In the article below on Johnson & Johnson's talc-based baby powder, what share of global body powder sales did Johnson & Johnson hold in 2021?

[Opening Excerpted text section]

On 11 August 2022, Johnson & Johnson Inc announced that it will cease the global sales of talcum-based baby powder in 2023. The announcement comes after more than a decade of public outcry, an onslaught of lawsuits, and the halt of talcum-based baby powder sales in certain markets, leading to the introduction of cornstarch-based baby powder as a substitute item. The timing also comes before Johnson & Johnson makes its consumer products division a separate company in 2023.
Significant implications for body powder’s leading global brand
According to Euromonitor International’s Beauty and Personal Care data, last updated in April 2022, Johnson & Johnson leads global sales of body powder, holding a 22% share in 2021, down from 26% in 2016. The company’s body powder sales have declined on a global level by a 2% current value CAGR from 2016-2021, but experienced faster declines in its second most important region of North America, recording a -5% CAGR. While the company registered USD273 million in global body powder sales in 2021, the impact of the announcement will likely affect body powder differently across markets.
Sales rebound following switch to cornstarch in North America
In North America, body powder sales had been trending downward from 2018 to 2020, due in part to controversy surrounding the ingredient talc. Talc-based body powder brands and producers experienced a particularly turbulent 2018 and 2019 as lawsuits mounted over the potential risk of mesothelioma and ovarian cancer associated with prolonged use. As a result, there has been a deterioration of consumer confidence in talc-based products, reflected in body powder leader Johnson & Johnson’s declining sales in North America over the same time period. However, the category - and Johnson & Johnson’s body powder sales - turned to growth in 2021, impacted by the company’s announcement in 2020 that it was phasing out remaining inventory of talc-based powder and replacing it with cornstarch-based powder in the US and Canada.
With growing concerns over the safety of ingredients, other brands reformulated their body powder lines in North America. Bausch Health Cos Inc switched from talc to cornstarch in its Shower to Shower body powder line in February 2019, before Johnson & Johnson’s October 2019 recall of talcum powder in the US. Other brands that have also switched formulations between 2017 and 2020 include Walmart’s private label product Equate, Perfect Purity, and Ammens. The substitution effect in favour of cornstarch/arrowroot, which is known to have antibacterial and anti-inflammatory properties, or other alternative types of powder, contributed to a return to positive growth in 2021.
Asia Pacific to be most impacted, where Unilever Group is closing in
The largest region for body powder in 2021 is Asia Pacific, registering USD701 million and dwarfing the second-largest region, Latin America, by quadruple the level of value sales. Up from a 4% decline in 2020, body powder sales in Asia Pacific grew by 3% in 2021, of which Thailand, Pakistan, China and Indonesia were the largest contributors. The easing of pandemic restrictions across most markets in the region (although there are some exceptions) should support improved results for body powder from 2022 onward, as consumers return to their usual places of work and start to socialise outside of the home more frequently.
In addition to being the most important body powder region globally, Asia Pacific is also Johnson & Johnson’s most significant region for body powder sales with a 15% share in 2021. Although the company leads the category in 2021 in Asia Pacific at USD106 million, second-ranked Unilever Group is closing the gap at USD105 million, while Colgate-Palmolive Co follows at a distant third. Johnson & Johnson’s body powder performance in Asia Pacific follows a similar trend witnessed in North America, registering declines in 2019 and especially in 2020, before returning to 4.4% growth in 2021.

[Closing Excerpted text section]
[Opening Information provided section]

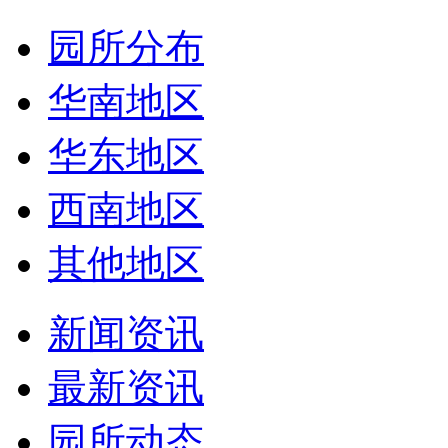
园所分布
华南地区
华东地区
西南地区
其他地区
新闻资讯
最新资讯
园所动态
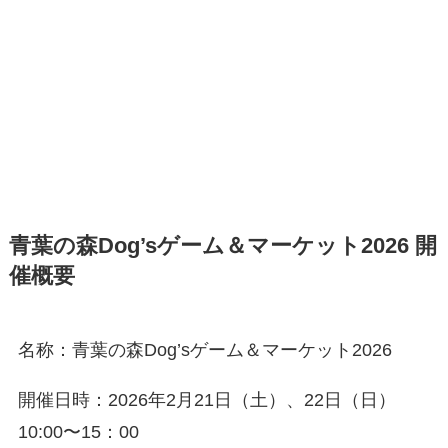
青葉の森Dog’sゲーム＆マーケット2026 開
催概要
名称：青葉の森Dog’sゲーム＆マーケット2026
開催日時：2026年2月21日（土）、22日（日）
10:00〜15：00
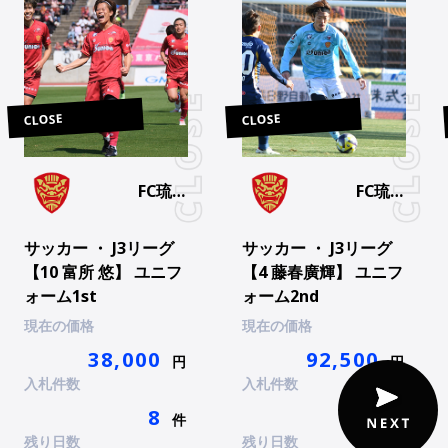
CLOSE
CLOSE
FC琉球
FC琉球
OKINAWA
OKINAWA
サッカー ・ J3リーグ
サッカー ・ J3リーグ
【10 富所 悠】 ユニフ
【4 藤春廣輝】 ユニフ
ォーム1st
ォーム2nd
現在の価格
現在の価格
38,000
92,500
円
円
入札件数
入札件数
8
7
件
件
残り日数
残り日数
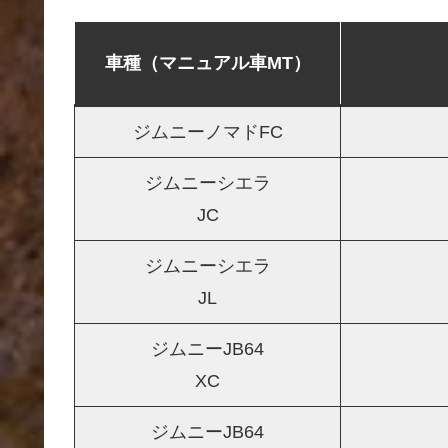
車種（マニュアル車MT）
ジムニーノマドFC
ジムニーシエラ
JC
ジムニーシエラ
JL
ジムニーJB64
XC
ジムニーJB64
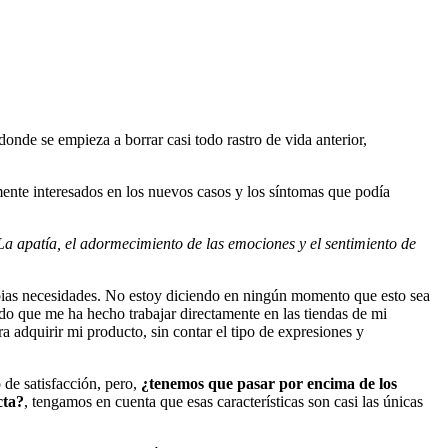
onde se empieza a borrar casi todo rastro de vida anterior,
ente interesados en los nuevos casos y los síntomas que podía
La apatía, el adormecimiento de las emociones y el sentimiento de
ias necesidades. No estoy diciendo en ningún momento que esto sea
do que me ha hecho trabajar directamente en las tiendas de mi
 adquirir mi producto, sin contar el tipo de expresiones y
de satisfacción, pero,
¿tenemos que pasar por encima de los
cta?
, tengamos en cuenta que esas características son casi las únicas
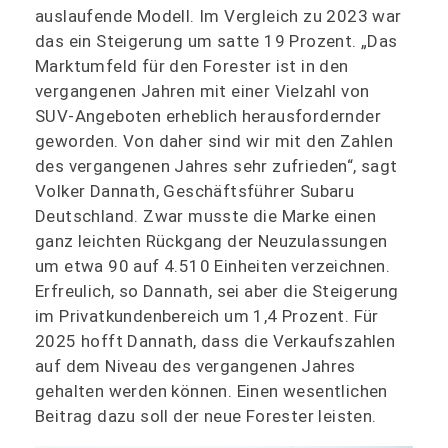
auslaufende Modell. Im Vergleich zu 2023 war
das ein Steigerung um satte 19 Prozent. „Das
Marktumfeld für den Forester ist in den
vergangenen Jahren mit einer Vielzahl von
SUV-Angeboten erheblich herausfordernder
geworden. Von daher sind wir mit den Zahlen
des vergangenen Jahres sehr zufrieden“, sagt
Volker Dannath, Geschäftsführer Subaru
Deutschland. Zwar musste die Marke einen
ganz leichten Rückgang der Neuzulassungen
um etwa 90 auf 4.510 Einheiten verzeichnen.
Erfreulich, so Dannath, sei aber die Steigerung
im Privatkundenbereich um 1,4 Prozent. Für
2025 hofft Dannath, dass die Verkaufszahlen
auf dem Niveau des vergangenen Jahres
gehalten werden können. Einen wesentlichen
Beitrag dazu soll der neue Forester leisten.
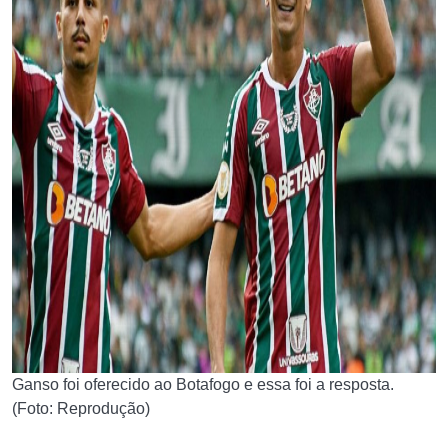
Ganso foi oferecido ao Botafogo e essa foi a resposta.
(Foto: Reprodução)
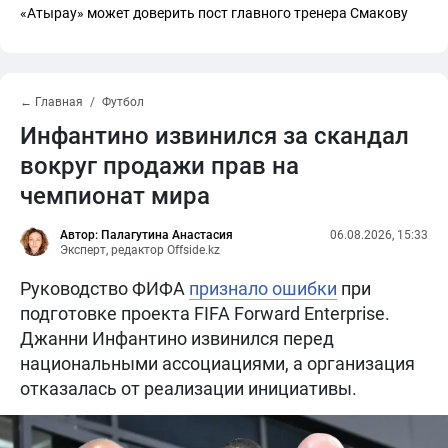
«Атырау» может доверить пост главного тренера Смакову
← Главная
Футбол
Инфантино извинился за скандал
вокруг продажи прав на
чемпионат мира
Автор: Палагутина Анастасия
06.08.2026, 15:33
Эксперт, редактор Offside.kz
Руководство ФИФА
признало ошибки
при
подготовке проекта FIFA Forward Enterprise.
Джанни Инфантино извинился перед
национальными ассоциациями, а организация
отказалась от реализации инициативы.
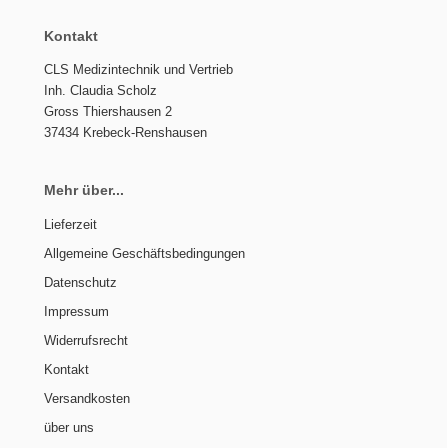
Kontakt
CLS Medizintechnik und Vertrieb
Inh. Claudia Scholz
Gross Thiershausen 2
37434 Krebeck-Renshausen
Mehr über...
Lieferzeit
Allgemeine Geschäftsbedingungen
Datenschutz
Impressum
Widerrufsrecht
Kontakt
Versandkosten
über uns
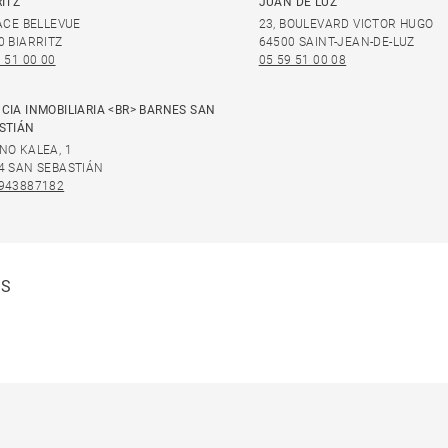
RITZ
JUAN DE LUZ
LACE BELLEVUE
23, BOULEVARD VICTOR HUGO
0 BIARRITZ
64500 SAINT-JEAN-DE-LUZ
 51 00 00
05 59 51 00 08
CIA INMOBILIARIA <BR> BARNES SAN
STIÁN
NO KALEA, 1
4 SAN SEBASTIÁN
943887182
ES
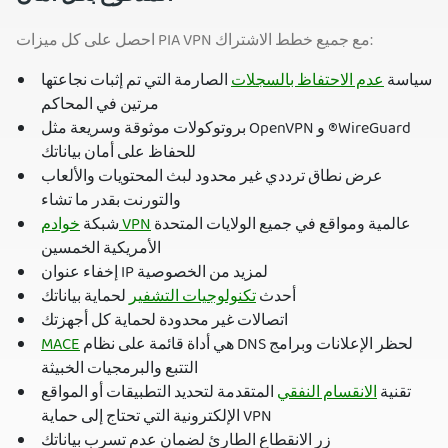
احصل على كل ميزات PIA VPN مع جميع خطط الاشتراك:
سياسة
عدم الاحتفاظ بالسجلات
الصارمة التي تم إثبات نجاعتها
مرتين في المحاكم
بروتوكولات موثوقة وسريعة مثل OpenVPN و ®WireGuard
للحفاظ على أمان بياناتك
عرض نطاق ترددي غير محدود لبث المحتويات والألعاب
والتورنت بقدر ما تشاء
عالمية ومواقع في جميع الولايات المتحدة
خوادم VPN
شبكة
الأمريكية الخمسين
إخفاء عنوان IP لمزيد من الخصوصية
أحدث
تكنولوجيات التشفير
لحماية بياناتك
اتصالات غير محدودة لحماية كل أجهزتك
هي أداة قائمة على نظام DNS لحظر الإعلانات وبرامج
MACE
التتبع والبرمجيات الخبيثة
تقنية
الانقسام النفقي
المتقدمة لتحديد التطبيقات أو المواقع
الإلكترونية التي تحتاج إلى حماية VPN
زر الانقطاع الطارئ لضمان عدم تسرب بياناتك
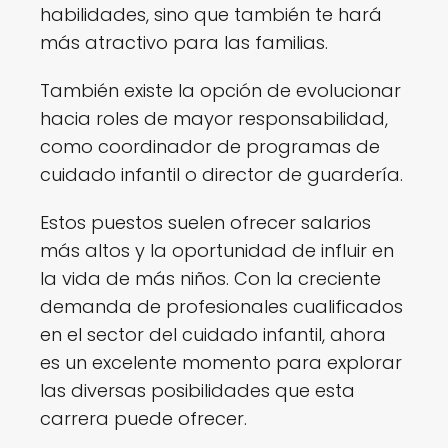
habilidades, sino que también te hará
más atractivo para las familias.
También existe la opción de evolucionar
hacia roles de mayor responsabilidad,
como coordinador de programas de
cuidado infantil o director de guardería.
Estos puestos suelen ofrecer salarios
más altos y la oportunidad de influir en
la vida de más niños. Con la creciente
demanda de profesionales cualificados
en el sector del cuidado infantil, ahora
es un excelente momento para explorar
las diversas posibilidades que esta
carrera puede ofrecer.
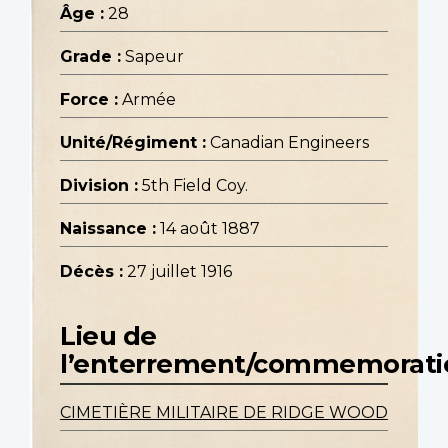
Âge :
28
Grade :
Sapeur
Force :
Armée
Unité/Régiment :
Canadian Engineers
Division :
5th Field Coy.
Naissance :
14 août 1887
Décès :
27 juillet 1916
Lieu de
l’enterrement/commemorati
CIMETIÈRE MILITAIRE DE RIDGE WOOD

[Closing Information provided section]

Result for this task: 22%